There are many advantages of the present invention. Notably, it does not need extra material or equipment. It consumes no energy. Through an innovative design, it can keep the air in the room or plant cool and fresh, maintain good and healthy working environment, thus improve working efficiency and productivity. Upon applying the present invention, an ordinary corrugated sheet material can create multiple effects of shielding rain, heat insulation, heat radiation and gas withdrawal.

The following offers a more detailed description of the embodiments according to the present invention. Referring to FIG. 1 for an embodiment of construction method of two corrugated sheets. Apertures 3 and 6 are formed respectively on the peak of the upper and lower sheets. The upper and lower corrugated sheet are offset with each other with the peak 5 of the upper sheet located above the valley 2 of the lower sheet; and the valley 4 of the upper sheet above the peak of the lower sheet. Spacer 7 is interposed between the upper and lower sheets thus creating a layer of an air cavity between them to facilitate air convection. Spacers 7 are transversely disposed against the peak and valley alignment directions. Corrugated sheets are fixed on the spacers by nails or screws 8. On rainy days, most rainwater will be discharged away through valley 4. A small portion of rainwater might fall through apertures 3 on the peak to the lower sheet.

Since the peak 5 of the upper sheet is located above the valley 2 of the lower sheet, rainwater falling in the valley 2 of the lower sheet will also be discharged away, and thus will not leak into the room through the aperture 6 of the lower sheet. Therefore the apertures in the corrugated sheet do not impair the rain shielding effect.

When sunshine falls on the roof, the upper sheet temperature will go up first, and the air in the air cavity between the upper and lower sheets will also be heated and go up higher than the atmospheric temperature. As the corrugated sheets are disposed to be inclined over the roof, an air flow will be induced such that the relatively cool air in the atmosphere and the heated air flowing out from the air cavity through apertures 3 will result in a convection effect. In the meantime, the heated air in the room and the air in the air cavity between the upper and lower sheets will also undergo convection process. Thus heated air in the room will flow into the air cavity through apertures 6 of the lower sheet and then flow out into atmosphere through apertures 3 of the upper sheet, and result in continuous air circulation. FIG. 3 illustrates such a convection process. Therefore the air in the room or plant under the roof can be kept fresh, and achieve heat insulation, heat radiation and a gas withdrawal effect.

FIGS. 5, 6, and 7 illustrate another embodiment of the present invention. The apertures 3 and 6 are disposed in the valleys 2 and 4 of the corrugated sheets to induce air convection. There are upward annular flanges 11 and 12 formed around the apertures to prevent water from leaking through the apertures.

FIGS. 8, 9, and 10 illustrate a further embodiment of the present invention. There is a cap provided over each aperture. Each cap has a cover on the top and has opening in the lateral wall, thus prevent rainwater from flowing into the aperture while allowing air flow freely therethrough.

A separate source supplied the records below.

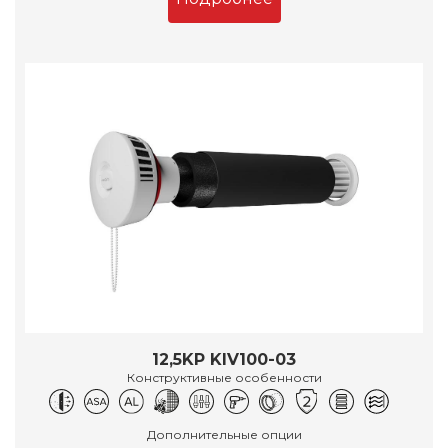
12,5KP KIV100-03
Конструктивные особенности
Дополнительные опции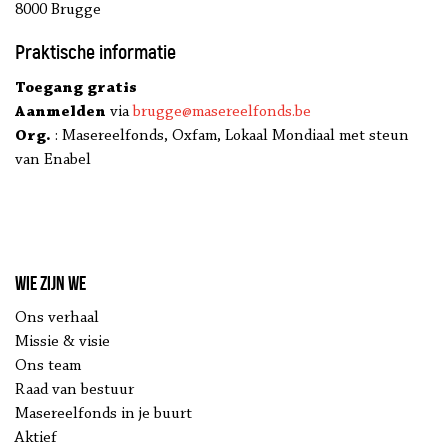
8000 Brugge
Praktische informatie
Toegang gratis
Aanmelden
via
brugge@masereelfonds.be
Org.
: Masereelfonds, Oxfam, Lokaal Mondiaal met steun
van Enabel
Wie zijn we
Ons verhaal
Missie & visie
Ons team
Raad van bestuur
Masereelfonds in je buurt
Aktief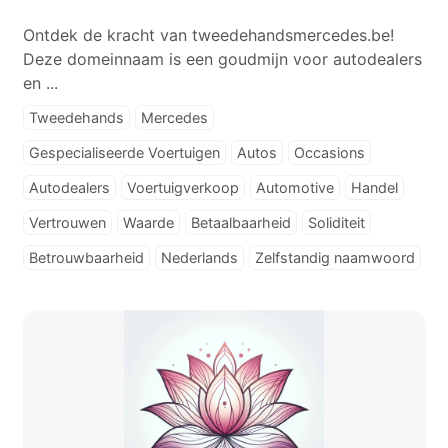
Ontdek de kracht van tweedehandsmercedes.be!
Deze domeinnaam is een goudmijn voor autodealers
en ...
Tweedehands
Mercedes
Gespecialiseerde Voertuigen
Autos
Occasions
Autodealers
Voertuigverkoop
Automotive
Handel
Vertrouwen
Waarde
Betaalbaarheid
Soliditeit
Betrouwbaarheid
Nederlands
Zelfstandig naamwoord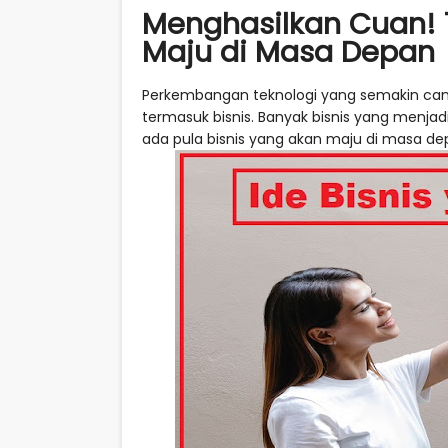
Menghasilkan Cuan! 1
Maju di Masa Depan
Perkembangan teknologi yang semakin cang
termasuk bisnis. Banyak bisnis yang menjadi t
ada pula bisnis yang akan maju di masa d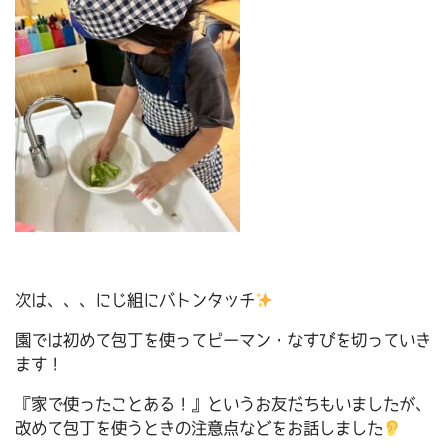
次は、、、にじ組にバトンタッチ
園では初めて包丁を使ってピーマン・なすびを切っていき
ます！
『家で使ったことある！』というお友だちもいましたが、
改めて包丁を使うときの注意点などをお話しました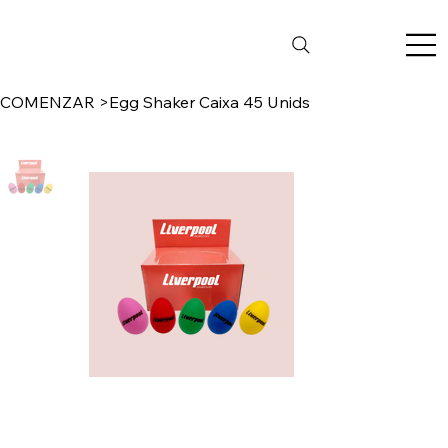
COMENZAR
>
Egg Shaker Caixa 45 Unids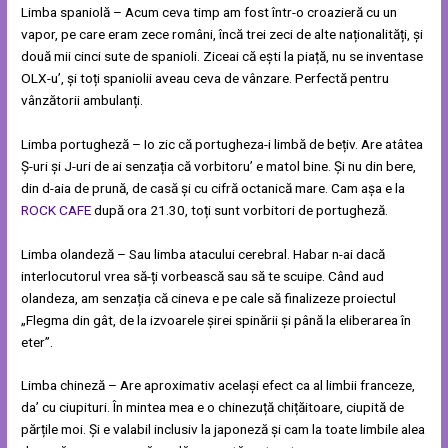
Limba spaniolă – Acum ceva timp am fost într-o croazieră cu un
vapor, pe care eram zece români, încă trei zeci de alte naționalități, și
două mii cinci sute de spanioli. Ziceai că ești la piață, nu se inventase
OLX-u’, și toți spaniolii aveau ceva de vânzare. Perfectă pentru
vânzătorii ambulanți.
Limba portugheză – Io zic că portugheza-i limbă de bețiv. Are atâtea
Ș-uri și J-uri de ai senzația că vorbitoru’ e matol bine. Și nu din bere,
din d-aia de prună, de casă și cu cifră octanică mare. Cam așa e la
ROCK CAFE
după ora 21.30, toți sunt vorbitori de portugheză.
Limba olandeză – Sau limba atacului cerebral. Habar n-ai dacă
interlocutorul vrea să-ți vorbească sau să te scuipe. Când aud
olandeza, am senzația că cineva e pe cale să finalizeze proiectul
„Flegma din gât, de la izvoarele șirei spinării și până la eliberarea în
eter”.
Limba chineză – Are aproximativ același efect ca al limbii franceze,
da’ cu ciupituri. În mintea mea e o chinezuță chițăitoare, ciupită de
părțile moi. Și e valabil inclusiv la japoneză și cam la toate limbile alea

FIG. 11 illustrates yet another embodiment of the present invention. The peak portion of the corrugated sheet has a trapezoid or rectangular cross section. The top surface of the peak has spaced wave-like bulges. There is an opening formed on the lateral wall at each bulge to allow air flow while preventing rainwater from leaking into the room below the roof Such a structure allows the corrugated sheet be integrally formed without a separate stamping process for creating opening.

It is to be understood that the descriptions and preferred embodiments set forth above only serve for illustrative purposes, and are not intended to limit the scope of the present invention. Various changes and modifications may be made without departing from the scope of the present invention. Accordingly, the specific scope of the present invention is defined only by the following claims which are further exemplary of the present invention.